Choosing the Right Anesthesia
The primary anesthesia options include:
- General
- General endotracheal anesthesia (GETA)
- Total intravenous anesthesia (TIVA)
- Neuraxial/Regional
- Spinal
- Epidural
- Lumbar plexus in total hip arthroscopy
- Femoral nerve in total knee arthroscopy
According to Bradbury, if you can control these 6 variables—pain, PONV (nausea or vomiting after surgery), cognition, muscle weakness, urinary retention and orthostasis within 4 hours post op—you will win. Your patients will feel better and will be safe.
He said, “There is some data out there that can help us drive decision. Research has found higher occurrence of nausea and vomiting after total hip arthroplasty using general versus spinal anesthesia—1.5-2x increase risk of nausea with general anesthesia. And I think we can all agree that perioperative IV steroid use is making a place for itself in total joint replacement surgery. Best available data shows that it alleviates pain, alleviates nausea and there is no change in risk for PJI (periprosthetic joint infection).”
For Bradbury, cognition is his biggest pet peeve. He pointed to a study, “The Influence of Anesthesia and Pain Management on Cognition Dysfunction after Joint Arthroplasty” published online in Clinical Orthopaedics and Related Research in 2014 found that cognition dysfunction is more common with GETA in first week.
The researchers’ recommendations for using GETA is to optimize the depth of GETA, use non-opioid pain management and oral narcotics whenever possible. They also advise against the use of intravenous morphine and meperidine.
Spinal vs General
He said, “If you go to the recovery room, you can tell who has had a general, who has had a spinal. The spinal folks are sitting up and smiling, drinking ginger ale. While the general anesthetics are generally drooling over themselves or throwing up in a bucket. That has been my general experience. I am a big fan of being cognitive after surgery and this study supports that notion,” Bradbury said.
Orthostatic intolerance during early mobilization after fast-tracked hip arthroplasty is another important variable according to Bradbury.
This dangerous condition occurs when a patient experiences cerebral hypoperfusion upon standing. Symptoms include dizziness, nausea, blurred vision, diaphoresis and syncope.

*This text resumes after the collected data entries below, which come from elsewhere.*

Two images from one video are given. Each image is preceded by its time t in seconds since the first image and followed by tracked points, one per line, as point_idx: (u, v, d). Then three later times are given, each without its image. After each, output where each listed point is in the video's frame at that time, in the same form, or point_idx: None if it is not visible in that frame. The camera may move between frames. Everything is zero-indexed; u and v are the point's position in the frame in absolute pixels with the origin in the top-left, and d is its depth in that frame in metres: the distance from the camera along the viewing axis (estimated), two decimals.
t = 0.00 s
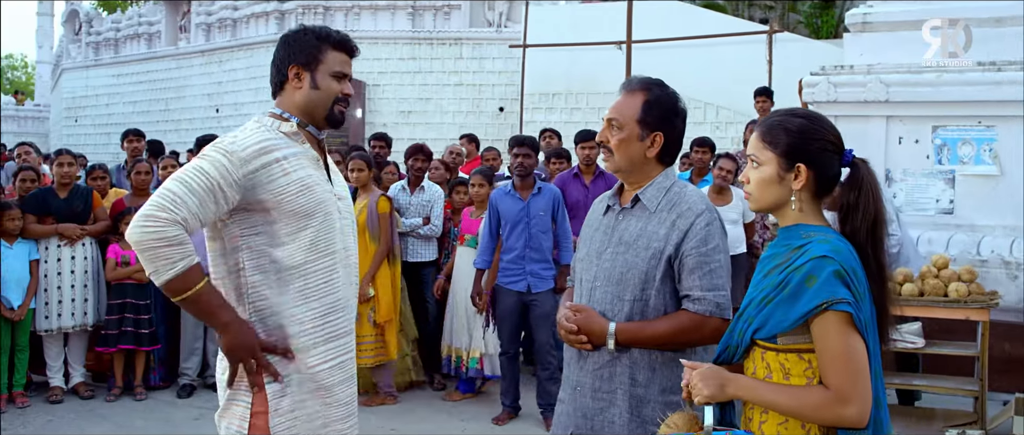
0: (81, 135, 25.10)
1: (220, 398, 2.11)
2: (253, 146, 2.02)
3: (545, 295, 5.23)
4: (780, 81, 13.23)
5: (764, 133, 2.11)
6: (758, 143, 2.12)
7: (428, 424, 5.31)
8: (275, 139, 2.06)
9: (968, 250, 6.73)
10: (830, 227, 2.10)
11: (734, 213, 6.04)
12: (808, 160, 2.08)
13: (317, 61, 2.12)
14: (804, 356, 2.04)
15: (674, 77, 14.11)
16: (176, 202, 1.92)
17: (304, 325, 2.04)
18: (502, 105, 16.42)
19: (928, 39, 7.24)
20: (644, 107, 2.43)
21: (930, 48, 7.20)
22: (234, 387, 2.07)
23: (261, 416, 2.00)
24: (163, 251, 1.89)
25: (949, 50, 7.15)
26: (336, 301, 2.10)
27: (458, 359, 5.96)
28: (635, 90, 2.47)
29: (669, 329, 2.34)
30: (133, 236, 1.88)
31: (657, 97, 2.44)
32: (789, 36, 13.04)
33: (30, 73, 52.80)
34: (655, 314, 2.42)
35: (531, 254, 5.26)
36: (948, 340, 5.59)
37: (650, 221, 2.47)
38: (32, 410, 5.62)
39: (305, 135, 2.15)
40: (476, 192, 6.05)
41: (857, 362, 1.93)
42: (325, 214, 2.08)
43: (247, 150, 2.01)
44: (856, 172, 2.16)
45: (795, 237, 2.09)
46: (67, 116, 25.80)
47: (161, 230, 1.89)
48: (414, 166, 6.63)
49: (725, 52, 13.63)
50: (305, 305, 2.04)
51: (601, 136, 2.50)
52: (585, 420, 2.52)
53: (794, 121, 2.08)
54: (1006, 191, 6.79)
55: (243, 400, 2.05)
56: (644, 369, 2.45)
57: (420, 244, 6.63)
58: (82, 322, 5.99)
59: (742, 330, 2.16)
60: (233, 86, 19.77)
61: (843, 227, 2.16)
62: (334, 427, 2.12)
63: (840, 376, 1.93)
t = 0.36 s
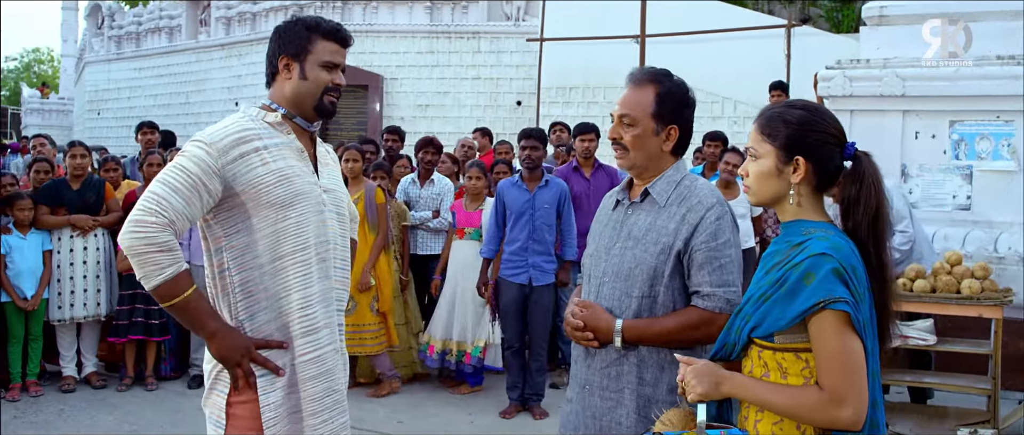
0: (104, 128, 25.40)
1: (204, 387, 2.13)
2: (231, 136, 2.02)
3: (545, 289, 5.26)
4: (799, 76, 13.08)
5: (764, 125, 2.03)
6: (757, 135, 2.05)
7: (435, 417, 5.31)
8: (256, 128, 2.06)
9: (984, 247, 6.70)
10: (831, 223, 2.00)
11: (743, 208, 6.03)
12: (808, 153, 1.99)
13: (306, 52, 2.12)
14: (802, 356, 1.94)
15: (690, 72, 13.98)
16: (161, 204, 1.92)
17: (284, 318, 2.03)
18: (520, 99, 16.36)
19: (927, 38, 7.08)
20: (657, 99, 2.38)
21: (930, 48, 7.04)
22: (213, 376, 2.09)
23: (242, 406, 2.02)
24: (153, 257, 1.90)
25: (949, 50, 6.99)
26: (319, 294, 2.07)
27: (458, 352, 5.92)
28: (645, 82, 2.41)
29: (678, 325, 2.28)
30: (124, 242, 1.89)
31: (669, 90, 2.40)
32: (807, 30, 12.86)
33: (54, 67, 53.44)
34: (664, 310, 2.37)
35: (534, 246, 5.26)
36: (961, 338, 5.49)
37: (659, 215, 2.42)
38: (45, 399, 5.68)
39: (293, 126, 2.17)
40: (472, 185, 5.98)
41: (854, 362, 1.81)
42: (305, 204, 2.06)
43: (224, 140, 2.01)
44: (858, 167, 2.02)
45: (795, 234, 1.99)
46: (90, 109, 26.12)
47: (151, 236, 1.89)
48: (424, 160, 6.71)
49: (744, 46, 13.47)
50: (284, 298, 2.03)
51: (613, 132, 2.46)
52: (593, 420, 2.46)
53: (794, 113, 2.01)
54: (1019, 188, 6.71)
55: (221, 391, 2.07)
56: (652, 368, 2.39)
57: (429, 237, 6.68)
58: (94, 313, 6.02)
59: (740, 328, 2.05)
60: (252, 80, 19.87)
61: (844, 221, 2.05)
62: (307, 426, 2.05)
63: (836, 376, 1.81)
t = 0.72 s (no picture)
0: (131, 131, 25.73)
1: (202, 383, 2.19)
2: (229, 135, 2.07)
3: (553, 289, 5.23)
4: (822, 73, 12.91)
5: (763, 117, 2.02)
6: (757, 128, 2.04)
7: (449, 417, 5.30)
8: (255, 127, 2.11)
9: (1009, 245, 6.56)
10: (833, 218, 1.97)
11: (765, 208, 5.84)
12: (807, 147, 1.97)
13: (306, 51, 2.17)
14: (802, 352, 1.91)
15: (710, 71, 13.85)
16: (159, 204, 1.97)
17: (281, 317, 2.08)
18: (541, 99, 16.29)
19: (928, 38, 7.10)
20: (660, 95, 2.38)
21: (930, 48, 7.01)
22: (209, 373, 2.15)
23: (239, 403, 2.08)
24: (151, 256, 1.95)
25: (948, 50, 6.93)
26: (316, 293, 2.12)
27: (478, 350, 5.91)
28: (647, 80, 2.41)
29: (685, 322, 2.29)
30: (122, 240, 1.94)
31: (671, 85, 2.40)
32: (829, 26, 12.67)
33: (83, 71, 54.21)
34: (670, 308, 2.37)
35: (544, 245, 5.26)
36: (982, 337, 5.38)
37: (663, 212, 2.41)
38: (67, 398, 5.74)
39: (291, 126, 2.21)
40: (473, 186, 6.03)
41: (856, 358, 1.79)
42: (302, 203, 2.11)
43: (222, 139, 2.06)
44: (855, 158, 1.99)
45: (798, 228, 1.96)
46: (118, 112, 26.47)
47: (149, 235, 1.95)
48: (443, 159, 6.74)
49: (766, 44, 13.33)
50: (281, 296, 2.08)
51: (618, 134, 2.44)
52: (600, 420, 2.45)
53: (797, 108, 1.98)
54: None
55: (217, 389, 2.13)
56: (659, 365, 2.39)
57: (446, 236, 6.70)
58: (114, 313, 6.07)
59: (740, 323, 2.02)
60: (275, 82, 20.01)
61: (843, 213, 2.01)
62: (301, 423, 2.11)
63: (838, 373, 1.79)
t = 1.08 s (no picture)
0: (152, 135, 25.96)
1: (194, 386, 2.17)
2: (222, 135, 2.06)
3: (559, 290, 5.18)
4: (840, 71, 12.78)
5: (757, 113, 1.98)
6: (751, 124, 2.00)
7: (461, 420, 5.25)
8: (248, 127, 2.11)
9: None
10: (833, 212, 1.94)
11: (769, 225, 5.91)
12: (803, 142, 1.93)
13: (296, 51, 2.17)
14: (801, 346, 1.87)
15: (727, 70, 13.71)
16: (155, 206, 1.96)
17: (277, 317, 2.09)
18: (558, 100, 16.28)
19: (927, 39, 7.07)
20: (638, 91, 2.33)
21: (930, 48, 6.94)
22: (203, 377, 2.13)
23: (234, 405, 2.07)
24: (147, 259, 1.95)
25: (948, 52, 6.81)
26: (312, 292, 2.13)
27: (487, 350, 5.92)
28: (629, 74, 2.37)
29: (667, 325, 2.25)
30: (117, 245, 1.93)
31: (651, 80, 2.34)
32: (848, 24, 12.64)
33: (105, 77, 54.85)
34: (652, 310, 2.32)
35: (550, 247, 5.22)
36: (1002, 338, 5.25)
37: (647, 212, 2.36)
38: (81, 400, 5.73)
39: (282, 125, 2.21)
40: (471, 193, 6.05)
41: (854, 353, 1.75)
42: (296, 202, 2.12)
43: (215, 139, 2.05)
44: (852, 150, 1.95)
45: (797, 222, 1.92)
46: (139, 116, 26.75)
47: (146, 239, 1.94)
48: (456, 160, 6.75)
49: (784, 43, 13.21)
50: (277, 296, 2.09)
51: (594, 122, 2.40)
52: (580, 419, 2.41)
53: (791, 101, 1.94)
54: None
55: (213, 391, 2.11)
56: (639, 365, 2.34)
57: (461, 237, 6.64)
58: (128, 315, 6.07)
59: (741, 317, 2.00)
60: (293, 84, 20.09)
61: (842, 207, 1.97)
62: (298, 421, 2.13)
63: (836, 368, 1.75)
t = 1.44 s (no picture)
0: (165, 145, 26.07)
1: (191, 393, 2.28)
2: (211, 141, 2.16)
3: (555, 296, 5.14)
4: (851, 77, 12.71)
5: (758, 115, 1.95)
6: (752, 127, 1.97)
7: (468, 428, 5.19)
8: (238, 131, 2.21)
9: None
10: (833, 214, 1.91)
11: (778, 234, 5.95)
12: (805, 145, 1.90)
13: (285, 56, 2.33)
14: (803, 348, 1.84)
15: (738, 76, 13.63)
16: (146, 212, 2.05)
17: (269, 323, 2.18)
18: (569, 108, 16.25)
19: (928, 39, 7.14)
20: (618, 95, 2.30)
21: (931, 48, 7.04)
22: (199, 383, 2.25)
23: (228, 412, 2.17)
24: (139, 265, 2.02)
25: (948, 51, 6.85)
26: (305, 297, 2.22)
27: (494, 361, 5.89)
28: (611, 79, 2.34)
29: (638, 331, 2.19)
30: (110, 251, 2.01)
31: (631, 84, 2.32)
32: (859, 29, 12.56)
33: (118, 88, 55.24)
34: (621, 315, 2.28)
35: (539, 251, 5.21)
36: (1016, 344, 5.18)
37: (621, 216, 2.34)
38: (89, 409, 5.69)
39: (274, 130, 2.35)
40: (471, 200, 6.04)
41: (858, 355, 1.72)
42: (287, 206, 2.21)
43: (205, 145, 2.15)
44: (854, 153, 1.93)
45: (797, 225, 1.90)
46: (153, 127, 26.91)
47: (137, 245, 2.02)
48: (458, 169, 6.74)
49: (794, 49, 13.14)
50: (269, 299, 2.18)
51: (576, 127, 2.39)
52: (554, 421, 2.37)
53: (792, 103, 1.91)
54: None
55: (207, 398, 2.21)
56: (610, 370, 2.30)
57: (465, 244, 6.61)
58: (135, 324, 6.09)
59: (742, 321, 1.97)
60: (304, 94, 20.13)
61: (843, 210, 1.95)
62: (292, 425, 2.20)
63: (840, 370, 1.72)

Orthostatic intolerance during early mobilization after fast-tracked hip arthroplasty is unfortunately very common, 40% within 6 hours post op and 20% within 24 hours post op. It is associated with impaired cardiovascular orthostatic response; however, not associated with hemoglobin or opioid therapy so using orthostasis as an indicator for transfusion is probably a poor practice, according to Bradbury.
He said that while the precise pathophysiological mechanism is unknown it does appear to involve impaired reflex vasoconstriction and autoregulation of cerebral perfusion.